» Your instructions: From the first line below to the last, reproduce the material exactly and leave out the images.

» Material provided:
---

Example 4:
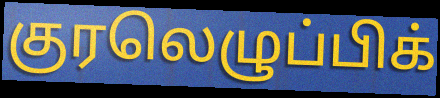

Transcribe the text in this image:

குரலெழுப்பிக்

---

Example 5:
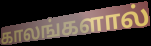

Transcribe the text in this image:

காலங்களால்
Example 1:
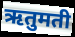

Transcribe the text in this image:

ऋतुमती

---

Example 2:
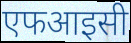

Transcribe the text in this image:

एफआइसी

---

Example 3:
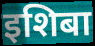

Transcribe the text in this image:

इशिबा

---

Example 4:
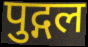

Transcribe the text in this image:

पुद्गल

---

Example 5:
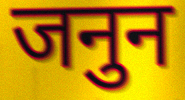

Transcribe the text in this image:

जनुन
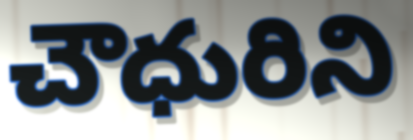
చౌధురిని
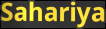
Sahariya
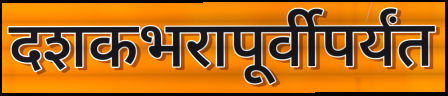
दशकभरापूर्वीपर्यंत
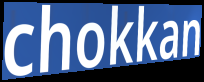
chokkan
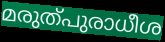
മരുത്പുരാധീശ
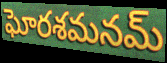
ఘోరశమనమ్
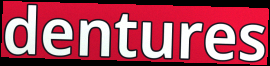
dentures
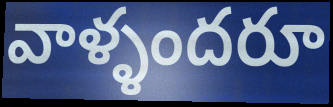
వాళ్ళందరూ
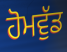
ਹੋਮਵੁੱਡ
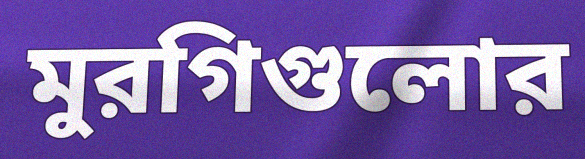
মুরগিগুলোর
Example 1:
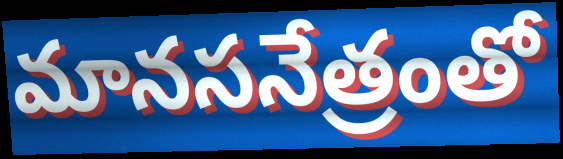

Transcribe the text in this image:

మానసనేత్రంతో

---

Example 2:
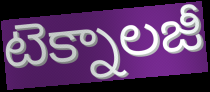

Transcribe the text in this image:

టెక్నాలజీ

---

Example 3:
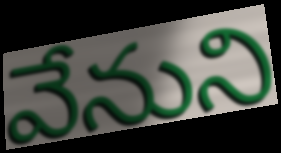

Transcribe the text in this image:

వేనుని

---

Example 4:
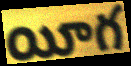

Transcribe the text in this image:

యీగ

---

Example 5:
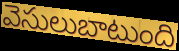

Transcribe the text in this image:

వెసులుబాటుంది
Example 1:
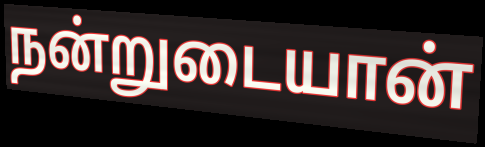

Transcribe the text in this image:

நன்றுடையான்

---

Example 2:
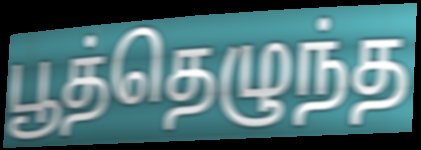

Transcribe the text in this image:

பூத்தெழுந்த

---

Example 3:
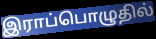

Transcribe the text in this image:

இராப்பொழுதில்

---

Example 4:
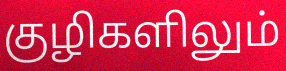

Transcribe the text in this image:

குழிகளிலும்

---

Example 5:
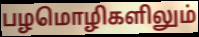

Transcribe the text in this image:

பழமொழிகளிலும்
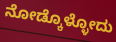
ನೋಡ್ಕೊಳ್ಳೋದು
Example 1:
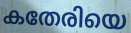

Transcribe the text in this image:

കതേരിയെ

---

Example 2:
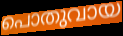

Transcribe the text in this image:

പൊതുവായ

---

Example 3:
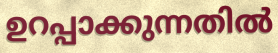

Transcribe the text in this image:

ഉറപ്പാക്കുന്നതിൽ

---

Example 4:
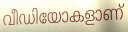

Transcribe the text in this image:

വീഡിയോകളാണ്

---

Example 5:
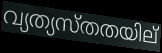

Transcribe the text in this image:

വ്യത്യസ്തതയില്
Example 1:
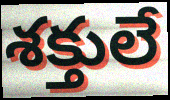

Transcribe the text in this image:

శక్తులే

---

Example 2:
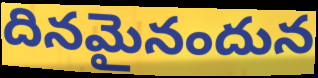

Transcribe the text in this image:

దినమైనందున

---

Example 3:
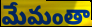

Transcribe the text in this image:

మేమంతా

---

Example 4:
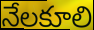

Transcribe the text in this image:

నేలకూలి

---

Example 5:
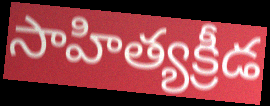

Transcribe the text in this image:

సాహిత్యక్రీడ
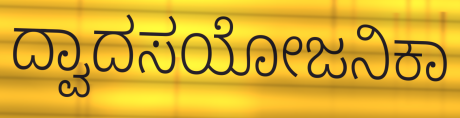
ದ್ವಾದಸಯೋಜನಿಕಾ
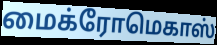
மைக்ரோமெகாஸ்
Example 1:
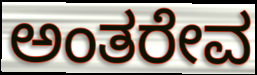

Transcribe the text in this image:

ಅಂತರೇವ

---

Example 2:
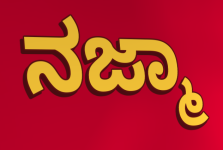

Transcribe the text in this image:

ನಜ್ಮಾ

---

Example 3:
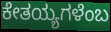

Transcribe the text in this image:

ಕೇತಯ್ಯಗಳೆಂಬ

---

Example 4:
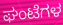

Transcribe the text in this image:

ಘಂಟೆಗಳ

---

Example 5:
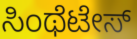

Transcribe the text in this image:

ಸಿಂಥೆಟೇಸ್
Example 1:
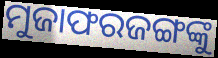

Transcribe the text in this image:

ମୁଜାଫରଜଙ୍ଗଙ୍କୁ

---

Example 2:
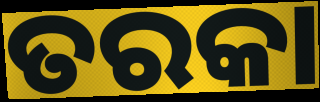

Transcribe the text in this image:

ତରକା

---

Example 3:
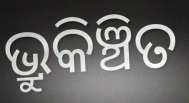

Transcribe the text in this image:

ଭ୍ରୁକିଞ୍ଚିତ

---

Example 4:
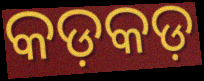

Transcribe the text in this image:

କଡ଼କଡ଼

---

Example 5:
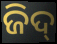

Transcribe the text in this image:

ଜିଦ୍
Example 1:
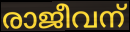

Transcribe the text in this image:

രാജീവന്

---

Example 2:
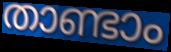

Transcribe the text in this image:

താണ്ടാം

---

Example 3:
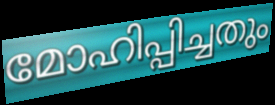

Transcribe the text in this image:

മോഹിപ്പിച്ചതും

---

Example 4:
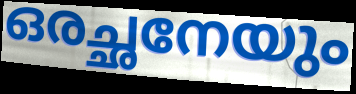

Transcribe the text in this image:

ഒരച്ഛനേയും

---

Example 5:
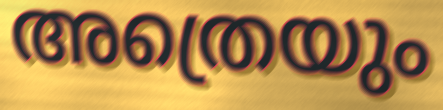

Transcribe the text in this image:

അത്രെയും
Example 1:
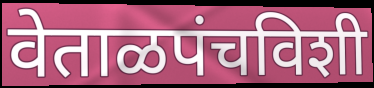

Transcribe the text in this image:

» Response to this task:
---

Example 4:

Transcribe the text in this image:

குரலெழுப்பிக்

---

Example 5:

Transcribe the text in this image:

காலங்களால்
Example 1:

Transcribe the text in this image:

ऋतुमती

---

Example 2:

Transcribe the text in this image:

एफआइसी

---

Example 3:

Transcribe the text in this image:

इशिबा

---

Example 4:

Transcribe the text in this image:

पुद्गल

---

Example 5:

Transcribe the text in this image:

जनुन
చౌధురిని
Sahariya
दशकभरापूर्वीपर्यंत
chokkan
മരുത്പുരാധീശ
ఘోరశమనమ్
dentures
వాళ్ళందరూ
ਹੋਮਵੁੱਡ
মুরগিগুলোর
Example 1:

Transcribe the text in this image:

మానసనేత్రంతో

---

Example 2:

Transcribe the text in this image:

టెక్నాలజీ

---

Example 3:

Transcribe the text in this image:

వేనుని

---

Example 4:

Transcribe the text in this image:

యీగ

---

Example 5:

Transcribe the text in this image:

వెసులుబాటుంది
Example 1:

Transcribe the text in this image:

நன்றுடையான்

---

Example 2:

Transcribe the text in this image:

பூத்தெழுந்த

---

Example 3:

Transcribe the text in this image:

இராப்பொழுதில்

---

Example 4:

Transcribe the text in this image:

குழிகளிலும்

---

Example 5:

Transcribe the text in this image:

பழமொழிகளிலும்
ನೋಡ್ಕೊಳ್ಳೋದು
Example 1:

Transcribe the text in this image:

കതേരിയെ

---

Example 2:

Transcribe the text in this image:

പൊതുവായ

---

Example 3:

Transcribe the text in this image:

ഉറപ്പാക്കുന്നതിൽ

---

Example 4:

Transcribe the text in this image:

വീഡിയോകളാണ്

---

Example 5:

Transcribe the text in this image:

വ്യത്യസ്തതയില്
Example 1:

Transcribe the text in this image:

శక్తులే

---

Example 2:

Transcribe the text in this image:

దినమైనందున

---

Example 3:

Transcribe the text in this image:

మేమంతా

---

Example 4:

Transcribe the text in this image:

నేలకూలి

---

Example 5:

Transcribe the text in this image:

సాహిత్యక్రీడ
ದ್ವಾದಸಯೋಜನಿಕಾ
மைக்ரோமெகாஸ்
Example 1:

Transcribe the text in this image:

ಅಂತರೇವ

---

Example 2:

Transcribe the text in this image:

ನಜ್ಮಾ

---

Example 3:

Transcribe the text in this image:

ಕೇತಯ್ಯಗಳೆಂಬ

---

Example 4:

Transcribe the text in this image:

ಘಂಟೆಗಳ

---

Example 5:

Transcribe the text in this image:

ಸಿಂಥೆಟೇಸ್
Example 1:

Transcribe the text in this image:

ମୁଜାଫରଜଙ୍ଗଙ୍କୁ

---

Example 2:

Transcribe the text in this image:

ତରକା

---

Example 3:

Transcribe the text in this image:

ଭ୍ରୁକିଞ୍ଚିତ

---

Example 4:

Transcribe the text in this image:

କଡ଼କଡ଼

---

Example 5:

Transcribe the text in this image:

ଜିଦ୍
Example 1:

Transcribe the text in this image:

രാജീവന്

---

Example 2:

Transcribe the text in this image:

താണ്ടാം

---

Example 3:

Transcribe the text in this image:

മോഹിപ്പിച്ചതും

---

Example 4:

Transcribe the text in this image:

ഒരച്ഛനേയും

---

Example 5:

Transcribe the text in this image:

അത്രെയും
Example 1:

Transcribe the text in this image:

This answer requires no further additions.